Wells Fargo Says Tight Cocoa Supplies Could Support Prices, Prefers Mondelez (MDLZ)

Cocoa Market Faces Ongoing Supply Constraints

Wells Fargo has released a fresh assessment of the global cocoa market, indicating that limited inventories could continue to underpin cocoa prices despite the commodity’s sharp decline from record highs.

The bank noted that cocoa prices have rebounded in recent weeks after retreating significantly from the historic surge seen in 2024. Following several years of trading within a range of roughly $2,000 to $3,000 per metric ton, cocoa prices climbed to nearly $13,000 per metric ton in early 2024.

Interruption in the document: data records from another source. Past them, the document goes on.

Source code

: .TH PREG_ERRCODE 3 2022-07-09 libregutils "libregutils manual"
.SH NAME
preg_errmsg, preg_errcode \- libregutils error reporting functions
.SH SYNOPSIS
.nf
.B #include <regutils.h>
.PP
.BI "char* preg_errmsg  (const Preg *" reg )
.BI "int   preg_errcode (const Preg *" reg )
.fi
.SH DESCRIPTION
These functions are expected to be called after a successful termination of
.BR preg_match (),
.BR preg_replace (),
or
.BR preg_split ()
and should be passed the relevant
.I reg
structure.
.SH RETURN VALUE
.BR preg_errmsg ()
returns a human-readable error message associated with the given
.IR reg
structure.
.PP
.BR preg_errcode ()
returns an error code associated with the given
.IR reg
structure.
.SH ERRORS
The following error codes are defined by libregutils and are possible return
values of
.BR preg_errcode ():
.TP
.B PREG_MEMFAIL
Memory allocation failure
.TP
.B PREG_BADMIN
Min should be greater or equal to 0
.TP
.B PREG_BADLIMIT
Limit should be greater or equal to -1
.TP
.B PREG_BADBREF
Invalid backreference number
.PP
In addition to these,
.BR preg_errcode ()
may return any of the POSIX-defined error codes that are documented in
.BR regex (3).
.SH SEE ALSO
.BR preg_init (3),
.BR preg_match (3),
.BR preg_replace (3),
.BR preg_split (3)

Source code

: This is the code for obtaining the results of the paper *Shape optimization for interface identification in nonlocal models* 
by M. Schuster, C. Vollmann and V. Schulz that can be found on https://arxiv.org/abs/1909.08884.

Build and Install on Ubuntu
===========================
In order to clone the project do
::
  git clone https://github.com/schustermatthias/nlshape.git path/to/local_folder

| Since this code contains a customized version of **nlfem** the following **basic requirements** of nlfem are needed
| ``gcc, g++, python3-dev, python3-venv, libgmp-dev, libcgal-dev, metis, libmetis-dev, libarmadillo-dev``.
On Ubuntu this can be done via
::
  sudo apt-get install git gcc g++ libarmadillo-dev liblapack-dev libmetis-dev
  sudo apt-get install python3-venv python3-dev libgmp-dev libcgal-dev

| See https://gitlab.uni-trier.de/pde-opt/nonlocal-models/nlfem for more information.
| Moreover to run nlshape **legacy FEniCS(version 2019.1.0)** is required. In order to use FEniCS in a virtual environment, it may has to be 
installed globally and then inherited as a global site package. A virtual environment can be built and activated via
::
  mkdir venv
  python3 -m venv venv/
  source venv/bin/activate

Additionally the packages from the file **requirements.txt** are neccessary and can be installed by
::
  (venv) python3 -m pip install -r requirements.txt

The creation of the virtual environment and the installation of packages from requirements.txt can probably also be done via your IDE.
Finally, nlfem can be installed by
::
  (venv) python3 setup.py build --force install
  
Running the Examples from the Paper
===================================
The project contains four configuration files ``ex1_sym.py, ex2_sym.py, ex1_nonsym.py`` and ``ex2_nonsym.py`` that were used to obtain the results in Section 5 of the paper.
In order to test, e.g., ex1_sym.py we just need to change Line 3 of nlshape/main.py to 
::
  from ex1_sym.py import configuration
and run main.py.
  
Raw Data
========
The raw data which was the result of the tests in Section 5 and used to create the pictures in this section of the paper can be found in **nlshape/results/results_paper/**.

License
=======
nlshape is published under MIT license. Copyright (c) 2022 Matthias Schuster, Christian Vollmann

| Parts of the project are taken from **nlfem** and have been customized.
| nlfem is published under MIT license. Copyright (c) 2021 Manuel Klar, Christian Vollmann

Although prices later eased and returned to around $3,000 per metric ton beginning in late 2025, recent market activity has pointed to renewed strength.

El Niño Remains a Key Risk for Production

Wells Fargo highlighted weather risks as a major factor influencing the market outlook, particularly the growing likelihood of an El Niño event.

According to data from NOAA, there is an approximately 80% probability that El Niño conditions will develop this year. Historically, such events have negatively affected cocoa production in key growing regions.

Barry Callebaut, the world’s largest cocoa bean processor, said last week that it is “watching the potential effect of El Niño,” although the company continues to forecast a global cocoa surplus this year.

El Niño conditions are often associated with hotter and drier weather patterns in major cocoa-producing countries and have coincided with notable production shortfalls in both 2016 and 2024.

Inventories Could Fall to Record Lows

The bank’s analysis suggests that a severe El Niño scenario could reduce global cocoa production by a high-single-digit percentage.

Such an outcome would place additional pressure on already constrained inventories and could drive the global stock-to-grinding ratio down to approximately 23.8%.

That would fall below the previous record low of 26.5% reached in 2024, highlighting the potential for continued supply tightness across the cocoa market.

Mondelez Viewed as a Key Beneficiary

Against this backdrop, Wells Fargo identified Mondelez International (NASDAQ:MDLZ) as its preferred investment opportunity within the sector.

The bank estimates that Mondelez could benefit from a significant reduction in cocoa-related input costs in 2027, projecting a year-over-year decline of approximately 37% based on current forward market pricing.

Lower raw material costs could provide support for margins and profitability if cocoa prices evolve in line with market expectations.

More about Mondelez International

Mondelez International is one of the world’s largest snack food companies, with a portfolio that includes brands such as Oreo, Cadbury, Milka, Toblerone and Ritz. The company operates across more than 150 countries and is a major consumer of cocoa, making commodity price movements an important factor in its cost structure and earnings performance.